Re: [PATCH] mm: make PR_SET_THP_DISABLE immediately active

From: Michal Hocko
Date: Sat Jun 03 2017 - 03:40:09 EST


On Fri 02-06-17 13:40:38, Andrew Morton wrote:
> On Fri, 2 Jun 2017 22:31:47 +0200 Vlastimil Babka <vbabka@xxxxxxx> wrote:
>
> > On 06/02/2017 09:50 PM, Andrew Morton wrote:
> > > On Fri, 2 Jun 2017 18:03:22 +0300 "Mike Rapoport" <rppt@xxxxxxxxxxxxxxxxxx> wrote:
> > >
> > >> PR_SET_THP_DISABLE has a rather subtle semantic. It doesn't affect any
> > >> existing mapping because it only updated mm->def_flags which is a template
> > >> for new mappings. The mappings created after prctl(PR_SET_THP_DISABLE) have
> > >> VM_NOHUGEPAGE flag set. This can be quite surprising for all those
> > >> applications which do not do prctl(); fork() & exec() and want to control
> > >> their own THP behavior.
> > >>
> > >> Another usecase when the immediate semantic of the prctl might be useful is
> > >> a combination of pre- and post-copy migration of containers with CRIU. In
> > >> this case CRIU populates a part of a memory region with data that was saved
> > >> during the pre-copy stage. Afterwards, the region is registered with
> > >> userfaultfd and CRIU expects to get page faults for the parts of the region
> > >> that were not yet populated. However, khugepaged collapses the pages and
> > >> the expected page faults do not occur.
> > >>
> > >> In more general case, the prctl(PR_SET_THP_DISABLE) could be used as a
> > >> temporary mechanism for enabling/disabling THP process wide.
> > >>
> > >> Implementation wise, a new MMF_DISABLE_THP flag is added. This flag is
> > >> tested when decision whether to use huge pages is taken either during page
> > >> fault of at the time of THP collapse.
> > >>
> > >> It should be noted, that the new implementation makes PR_SET_THP_DISABLE
> > >> master override to any per-VMA setting, which was not the case previously.
> > >>
> > >> Fixes: a0715cc22601 ("mm, thp: add VM_INIT_DEF_MASK and PRCTL_THP_DISABLE")
> > >
> > > "Fixes" is a bit strong. I'd say "alters". And significantly altering
> > > the runtime behaviour of a three-year-old interface is rather a worry,
> > > no?
> > >
> > > Perhaps we should be adding new prctl modes to select this new
> > > behaviour and leave the existing PR_SET_THP_DISABLE behaviour as-is?
> >
> > I think we can reasonably assume that most users of the prctl do just
> > the fork() & exec() thing, so they will be unaffected.
>
> That sounds optimistic. Perhaps people are using the current behaviour
> to set on particular mapping to MMF_DISABLE_THP, with
>
> prctl(PR_SET_THP_DISABLE)
> mmap()
> prctl(PR_CLR_THP_DISABLE)
>
> ?
>
> Seems a reasonable thing to do.

Is it? The documentation is not very specific but it is clear about the
scope being thread (I would argue process would be more approapriate
but whatever) "Set the state of the "THP disable" flag for the calling
thread." So the above seems like an incorrect usage to me.

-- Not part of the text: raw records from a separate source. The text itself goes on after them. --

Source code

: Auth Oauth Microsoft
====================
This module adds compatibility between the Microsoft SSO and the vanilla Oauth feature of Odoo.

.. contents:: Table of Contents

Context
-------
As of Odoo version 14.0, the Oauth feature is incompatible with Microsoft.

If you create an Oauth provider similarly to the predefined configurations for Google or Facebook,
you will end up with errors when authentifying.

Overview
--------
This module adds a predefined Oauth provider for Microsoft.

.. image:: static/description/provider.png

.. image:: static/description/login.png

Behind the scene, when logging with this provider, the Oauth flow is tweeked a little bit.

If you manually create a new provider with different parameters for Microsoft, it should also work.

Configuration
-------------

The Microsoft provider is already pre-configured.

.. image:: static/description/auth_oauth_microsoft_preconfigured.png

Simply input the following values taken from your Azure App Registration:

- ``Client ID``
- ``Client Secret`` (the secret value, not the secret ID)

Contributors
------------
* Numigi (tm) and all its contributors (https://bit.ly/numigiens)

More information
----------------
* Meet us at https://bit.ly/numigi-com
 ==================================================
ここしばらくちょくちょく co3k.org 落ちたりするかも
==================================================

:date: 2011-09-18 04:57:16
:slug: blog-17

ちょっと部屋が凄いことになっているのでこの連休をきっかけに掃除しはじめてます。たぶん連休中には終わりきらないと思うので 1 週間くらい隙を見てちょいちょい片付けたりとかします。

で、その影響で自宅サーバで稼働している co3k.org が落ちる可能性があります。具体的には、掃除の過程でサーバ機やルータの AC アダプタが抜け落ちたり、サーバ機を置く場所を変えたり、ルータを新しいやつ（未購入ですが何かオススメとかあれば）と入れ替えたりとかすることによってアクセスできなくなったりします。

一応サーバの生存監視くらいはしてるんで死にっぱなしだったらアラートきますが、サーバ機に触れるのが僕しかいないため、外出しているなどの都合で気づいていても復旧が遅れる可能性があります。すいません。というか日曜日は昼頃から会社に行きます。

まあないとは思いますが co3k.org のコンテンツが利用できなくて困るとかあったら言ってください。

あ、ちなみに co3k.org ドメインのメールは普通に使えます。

> But who knows - people do all sorts of inventive things.

well yes.

> > And as usual, if
> > somebody does complain in the end, we revert and try the other way?
>
> But by then it's too late - the new behaviour will be out in the field.

Well, the interface is currently broken for anything other than prctl
& exec. And those will work properly even with the patch. So I am not
really sure whether keeping the current status quo is reasonable.

--
Michal Hocko
SUSE Labs